Digital Storytelling in Use

Most of the academic writing about digital storytelling focusses on its pedagogical uses. This marks a step away from the original uses of the medium as a tool for community-based projects and personal histories (Lambert 2013, Meadows 2003) but it is perhaps unsurprising that it finds such a natural home within learning. McDrury and Alterio (2001) describe how storytelling can be an effective tool for reflective learning as it allows for people to express their affective responses to learning and enter into dialogue with an audience.

This use of digital storytelling for reflective learning and practice can also be found discussed generally in Barrett (2006) and Jenkins and Lonsdale (2007). More specifically It is also becoming increasingly used within medical education according to Sandars and Murray (2011), Haigh and Hardy (2011) and Stacey and Hardy (2011). Chung (2006) has discussed its relevance to integrated arts education thanks to its opportunities to develop “multiliteracy, aesthetic sensitivity [and] critical faculty” (2006:33) and Czarnecki (2009) has outlined digital storytelling’s usefulness for developing conceptual skills in constructing narratives and problem solving as well as developing technical ICT skills.

Outside of education it has been used widely with community groups, especially as a way to give voice to traditionally marginalised groups such as immigrants (Rose and Grainger 2012), people suffering from dementia (Davenport 2011) and “at risk” youth (Wales 2012). Digital storytelling’s use as a way of documenting local history and local voices is demonstrated in the Culture Shock project run by Tyne and Wear Archives and Museums (Culture:Unlimited 2011)

What is less well documented is the use of digital storytelling within organisations either as a tool for staff development or for more outward-looking purposes as promotion or stakeholder communication. Certainly there is a great deal of crossover with marketing and advertising, examples of which you can find with organisations using stories as a way of talking about their products or projects.
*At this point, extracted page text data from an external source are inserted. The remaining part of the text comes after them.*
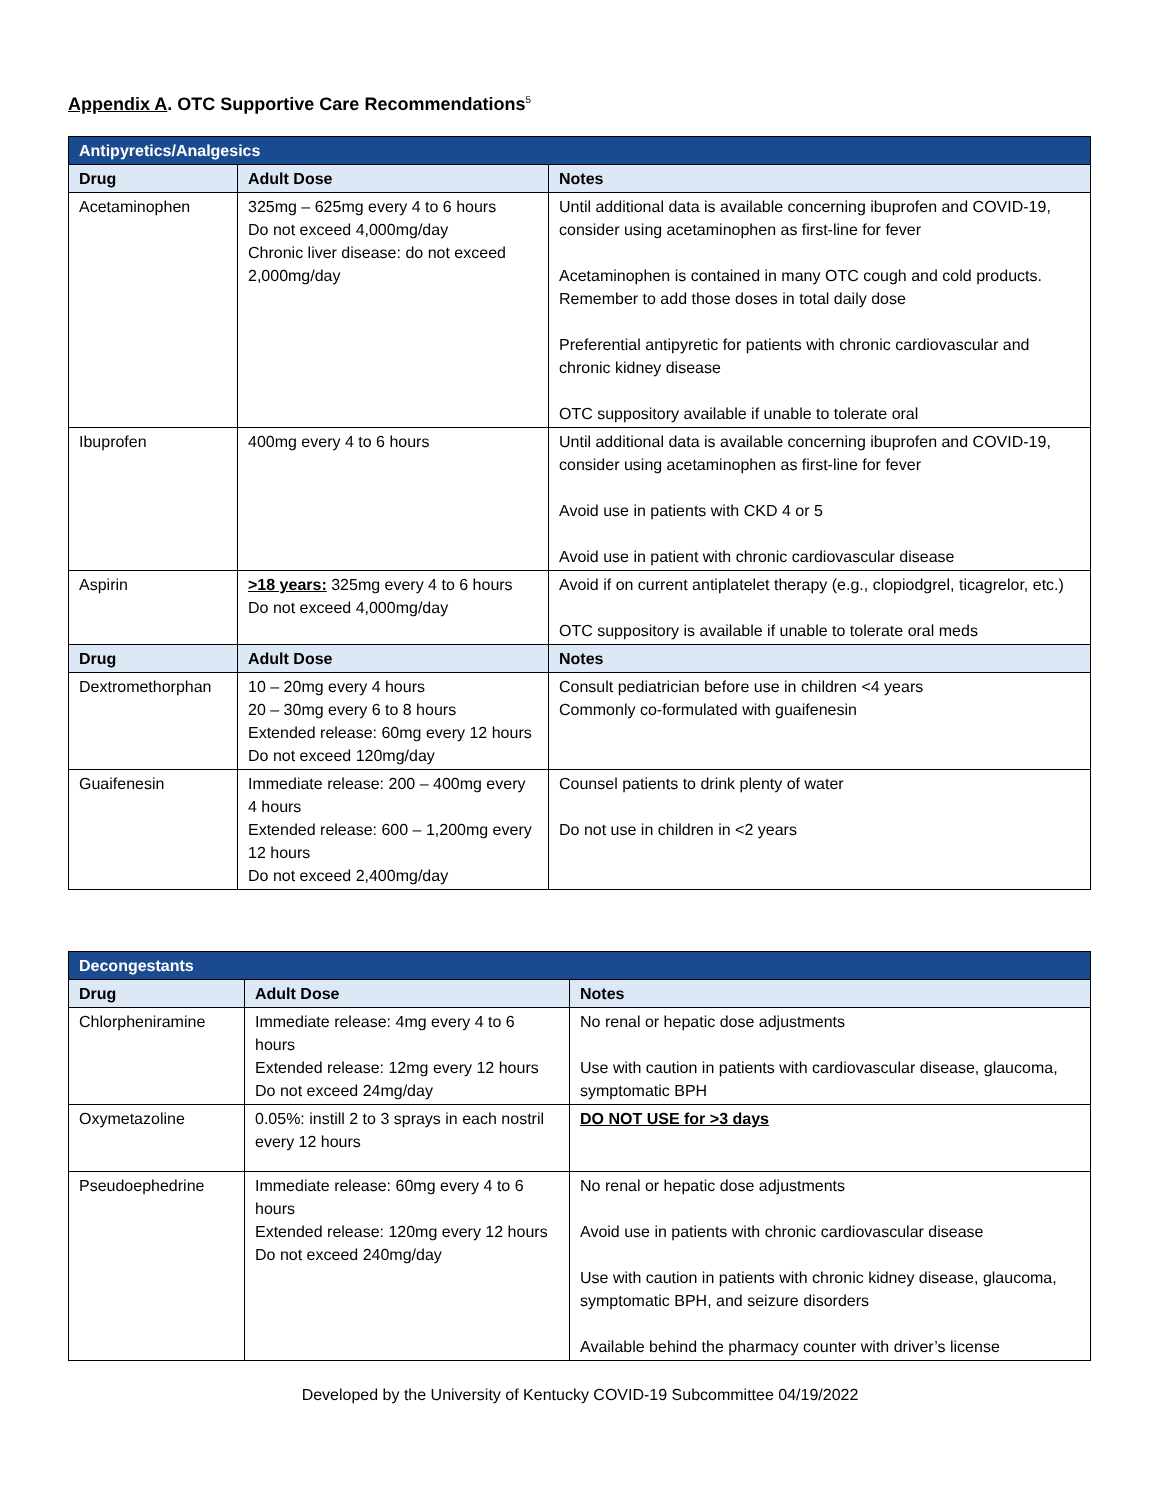Appendix A. OTC Supportive Care Recommendations<sup>5</sup>
| Antipyretics/Analgesics | | |
| --- | --- | --- |
| Drug | Adult Dose | Notes |
| Acetaminophen | 325mg – 625mg every 4 to 6 hours Do not exceed 4,000mg/day Chronic liver disease: do not exceed 2,000mg/day | Until additional data is available concerning ibuprofen and COVID-19, consider using acetaminophen as first-line for fever Acetaminophen is contained in many OTC cough and cold products. Remember to add those doses in total daily dose Preferential antipyretic for patients with chronic cardiovascular and chronic kidney disease OTC suppository available if unable to tolerate oral |
| Ibuprofen | 400mg every 4 to 6 hours | Until additional data is available concerning ibuprofen and COVID-19, consider using acetaminophen as first-line for fever Avoid use in patients with CKD 4 or 5 Avoid use in patient with chronic cardiovascular disease |
| Aspirin | >18 years: 325mg every 4 to 6 hours Do not exceed 4,000mg/day | Avoid if on current antiplatelet therapy (e.g., clopiodgrel, ticagrelor, etc.) OTC suppository is available if unable to tolerate oral meds |
| Drug | Adult Dose | Notes |
| Dextromethorphan | 10 – 20mg every 4 hours 20 – 30mg every 6 to 8 hours Extended release: 60mg every 12 hours Do not exceed 120mg/day | Consult pediatrician before use in children <4 years Commonly co-formulated with guaifenesin |
| Guaifenesin | Immediate release: 200 – 400mg every 4 hours Extended release: 600 – 1,200mg every 12 hours Do not exceed 2,400mg/day | Counsel patients to drink plenty of water Do not use in children in <2 years |
| Decongestants | | |
| --- | --- | --- |
| Drug | Adult Dose | Notes |
| Chlorpheniramine | Immediate release: 4mg every 4 to 6 hours Extended release: 12mg every 12 hours Do not exceed 24mg/day | No renal or hepatic dose adjustments Use with caution in patients with cardiovascular disease, glaucoma, symptomatic BPH |
| Oxymetazoline | 0.05%: instill 2 to 3 sprays in each nostril every 12 hours | DO NOT USE for >3 days |
| Pseudoephedrine | Immediate release: 60mg every 4 to 6 hours Extended release: 120mg every 12 hours Do not exceed 240mg/day | No renal or hepatic dose adjustments Avoid use in patients with chronic cardiovascular disease Use with caution in patients with chronic kidney disease, glaucoma, symptomatic BPH, and seizure disorders Available behind the pharmacy counter with driver’s license |
Developed by the University of Kentucky COVID-19 Subcommittee 04/19/2022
Omaha Mutual Bank in the US uses the personal testimony of a range of clients as part of their marketing strategy (http://www.mutualofomahabank.com/commercial/comm_testimonials.php?habitat) and Coca Cola’s main corporate site has a section devoted to videos about the corporation’s community work as well as how it is meeting its environmental responsibilities and other brand related media (http://www.coca-colacompany.com/videos/#video-directory).

Although both these examples show storytelling in action they are quite far removed from the idea of “digital storytelling” that is the focus of this study. The videos look to have been produced by media specialists using high quality equipment. They are what Reissner might describe as “overt” and “agreed” forms of storytelling (2002:6), in other words stories that are broadcast outside the organisation that are approved by management or corporate strategists. Meadows description of the work with Capture Wales is of a style of digital storytelling that is more focussed on the authentic voice of the individual with limited third party editorial control.

It is my hope that through this case study to open up areas for discussion about how organisations might use this more “bottom-up” approach to digital storytelling and if such an approach is advisable or even possible!